Kethuvim

It means "writings." I write things.

12:02 PM

Travels

Posted by Brad Polley |

Sunday night, I had the opportunity to have a two hour drive all to myself. I sort of enjoy these times, because I can think about stuff while I'm alone. There's wisdom in solitude. There's also wisdom in watching the road instead of blindly staring out of the windshield in pensive thought, but that's for another post I suppose.

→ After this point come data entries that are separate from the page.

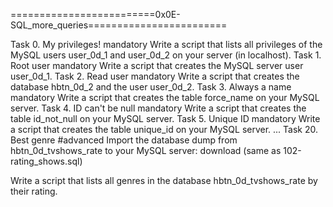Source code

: =========================0x0E-SQL_more_queries========================

Task 0. My privileges!
mandatory
Write a script that lists all privileges of the MySQL users user_0d_1 and user_0d_2 on your server (in localhost).
Task 1. Root user
mandatory
Write a script that creates the MySQL server user user_0d_1.
Task 2. Read user
mandatory
Write a script that creates the database hbtn_0d_2 and the user user_0d_2.
Task 3. Always a name
mandatory
Write a script that creates the table force_name on your MySQL server.
Task 4. ID can't be null
mandatory
Write a script that creates the table id_not_null on your MySQL server.
Task 5. Unique ID
mandatory
Write a script that creates the table unique_id on your MySQL server.
...
Task 20. Best genre
#advanced
Import the database dump from hbtn_0d_tvshows_rate to your MySQL server: download (same as 102-rating_shows.sql)

Write a script that lists all genres in the database hbtn_0d_tvshows_rate by their rating.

Anyway, I was traveling around dusk through a fairly flat part of Indiana. Actually, the word "fairly" probably doesn't belong there at all, it was totally flat. I was able to watch the sunset out of my side window as I drove down the road. It was beautiful with blue, pink, orange, and purple hues, depending on what minute you looked at it. There was a small bank of clouds near the area where the sun was setting. At the beginning of sunset, this bank of clouds was illuminated in a fiery orange glow. As the sun sank lower and lower toward the horizon, these clouds transformed from orange, to pink, to purple, to blue, and finally seemed to disappear into the blackness of night. I watched this happen over the span of about a half an hour and I got to thinking that it seemed an awful lot like the cycle of life.

I remember that sunset because of its beauty. I watched it change and was, in some way, connected with it while it lasted. I want to be beautiful (I'm in no way speaking of physical beauty, because physical beauty is shallow and man-made). I want to be remembered as beautiful. It sounds morbid, but we're all headed toward the twilight of our lives. I don't dwell on this fact, but it is inescapeable. For some the sunset comes sooner than it does for others, but make no mistake, darkness will come at some point for all of us. The question is what will our sunset look like? Will it be spectaular and beautiful, one that people will remember, or will it be marked by dull gray clouds and darkness?

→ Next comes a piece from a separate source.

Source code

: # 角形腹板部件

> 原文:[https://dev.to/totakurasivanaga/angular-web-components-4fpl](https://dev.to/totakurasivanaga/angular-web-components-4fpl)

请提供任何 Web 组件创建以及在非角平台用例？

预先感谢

There's a proverb in the Bible that speaks to this, it says, "The memory of the righteous is a blessing, but the name of the wicked will rot." This is essentially a question of beauty. Think of Mother Teresa. She was a beautiful woman who will always be remembered by the world as just that. What legacy will we leave? One of beauty and light, or one of darkness? I want to be beautiful. When people attend my funeral one of these days, I want them to be able to say honestly that I was a good man. I want them to say that I was a good husband and a good father. I want them to say that they appreciated the fact that I loved everyone regardless of who they were. I'm not sure what they would say were my sunset completed today, but my goal is to work toward a legacy of beauty. What legacy will you leave?

2 comments:

Brad Polley said...

Amen to that.

Sarlizgd said...

All my great moments with God the past two years have happened in my car. Just me, I-69 and my cruise control. I'm glad you got to have this time. Hope everything is going well.